Umstrittene Härte: Die Apothekerkammern wollen jeden Fall von Rx-Boni verfolgen. Foto: Elke Hinkelbein
Bei dem Gesundheitsrechtstag der Wettbewerbszentrale diskutierten
Juristen darüber, wie eng das Berufsrecht in dieser Frage ausgelegt
werden kann. Denn obwohl die Kammern das Recht haben, jeden Verstoß
gegen die AMPreisV zu verfolgen, gibt es verfassungsrechtliche Einwände:
Rechtfertigen Rabatte, die im Wettbewerbs nicht spürbar sind, einen
Eingriff in die vom Grundgesetz geschützte Berufsfreiheit?

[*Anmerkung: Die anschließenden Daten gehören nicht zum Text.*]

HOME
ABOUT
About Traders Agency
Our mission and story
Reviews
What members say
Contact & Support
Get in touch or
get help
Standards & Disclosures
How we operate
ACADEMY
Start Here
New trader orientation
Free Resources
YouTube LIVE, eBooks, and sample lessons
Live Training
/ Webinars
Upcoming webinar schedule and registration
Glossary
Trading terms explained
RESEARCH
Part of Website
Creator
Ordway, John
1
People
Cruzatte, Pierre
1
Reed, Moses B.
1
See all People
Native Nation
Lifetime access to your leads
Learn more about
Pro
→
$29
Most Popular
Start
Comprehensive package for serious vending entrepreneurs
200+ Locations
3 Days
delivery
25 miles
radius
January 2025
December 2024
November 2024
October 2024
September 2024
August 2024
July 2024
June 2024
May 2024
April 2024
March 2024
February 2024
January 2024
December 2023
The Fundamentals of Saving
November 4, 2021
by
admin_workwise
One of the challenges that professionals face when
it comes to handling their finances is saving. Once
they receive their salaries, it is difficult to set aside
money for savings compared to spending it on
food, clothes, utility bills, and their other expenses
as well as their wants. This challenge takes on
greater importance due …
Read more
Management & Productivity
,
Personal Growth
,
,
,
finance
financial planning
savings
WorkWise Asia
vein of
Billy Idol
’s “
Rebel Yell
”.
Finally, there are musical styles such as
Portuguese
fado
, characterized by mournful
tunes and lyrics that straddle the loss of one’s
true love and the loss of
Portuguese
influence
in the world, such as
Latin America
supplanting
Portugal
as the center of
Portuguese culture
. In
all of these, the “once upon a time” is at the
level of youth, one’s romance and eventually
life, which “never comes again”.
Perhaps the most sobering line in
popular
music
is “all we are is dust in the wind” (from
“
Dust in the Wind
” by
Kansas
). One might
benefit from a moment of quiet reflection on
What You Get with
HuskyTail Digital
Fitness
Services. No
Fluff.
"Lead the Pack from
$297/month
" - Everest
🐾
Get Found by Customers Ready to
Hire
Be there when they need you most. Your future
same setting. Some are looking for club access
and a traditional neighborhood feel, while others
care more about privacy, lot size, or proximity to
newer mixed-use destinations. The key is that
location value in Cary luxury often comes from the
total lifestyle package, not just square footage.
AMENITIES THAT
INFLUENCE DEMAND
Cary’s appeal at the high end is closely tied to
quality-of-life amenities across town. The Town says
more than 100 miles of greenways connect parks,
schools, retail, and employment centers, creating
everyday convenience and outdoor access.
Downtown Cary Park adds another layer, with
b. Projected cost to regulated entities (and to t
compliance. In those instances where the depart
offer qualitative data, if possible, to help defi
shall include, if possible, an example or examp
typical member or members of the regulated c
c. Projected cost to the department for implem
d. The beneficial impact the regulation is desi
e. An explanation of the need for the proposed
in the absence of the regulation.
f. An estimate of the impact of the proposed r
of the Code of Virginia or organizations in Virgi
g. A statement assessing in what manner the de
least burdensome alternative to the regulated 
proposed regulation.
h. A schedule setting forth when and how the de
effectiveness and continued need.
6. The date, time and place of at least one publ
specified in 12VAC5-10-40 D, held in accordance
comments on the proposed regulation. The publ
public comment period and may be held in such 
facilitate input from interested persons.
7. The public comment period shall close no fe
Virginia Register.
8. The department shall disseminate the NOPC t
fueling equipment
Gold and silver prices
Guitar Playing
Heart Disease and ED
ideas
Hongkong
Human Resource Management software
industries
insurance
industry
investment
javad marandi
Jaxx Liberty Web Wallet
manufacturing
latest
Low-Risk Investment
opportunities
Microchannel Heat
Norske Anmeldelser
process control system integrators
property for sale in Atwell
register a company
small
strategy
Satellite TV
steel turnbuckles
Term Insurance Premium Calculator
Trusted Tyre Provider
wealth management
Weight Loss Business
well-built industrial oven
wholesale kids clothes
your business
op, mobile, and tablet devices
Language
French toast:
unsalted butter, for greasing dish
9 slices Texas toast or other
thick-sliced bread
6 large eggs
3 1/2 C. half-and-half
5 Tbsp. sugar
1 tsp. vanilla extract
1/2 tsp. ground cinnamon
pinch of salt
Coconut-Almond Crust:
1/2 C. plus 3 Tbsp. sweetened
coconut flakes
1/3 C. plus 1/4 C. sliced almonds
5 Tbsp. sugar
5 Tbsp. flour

Der Arzneimittelrechtsexperte Professor Dr. Elmar Mand hat diese Frage
der Verhältnismäßigkeit geprüft: „Für eine Einschränkung der
Berufsfreiheit muss es vernünftige Einwände des Gemeinwohls geben. Die
haben wir hier: Es geht um die Sicherstellung einer flächendeckenden
Arzneimittelversorgung", sagte Mand gegenüber APOTHEKE ADHOC. Aus seiner
Sicht kann man ein rigides Vorgehen der Kammern daher als angemessen
ansehen. Ob das Bundesverfassungsgericht diese Ansicht teilt, sei
allerdings offen, so Mand.
Dagegen hat der auf Apothekenrecht spezialisierte Rechtsanwalt Dr.
Morton Douglas Vorbehalte gegen die angekündigte Null-Toleranz-Politik
der Apothekerkammern. Aus seiner Sicht könnte ein generelles Verbot von
Bonus-Talern gegen den EU-Gemeinschaftskodex für Humanarzneimittel
verstoßen. Danach sind geringwertige Zugaben auch bei der Abgabe
verschreibungspflichter Arzneimittel erlaubt.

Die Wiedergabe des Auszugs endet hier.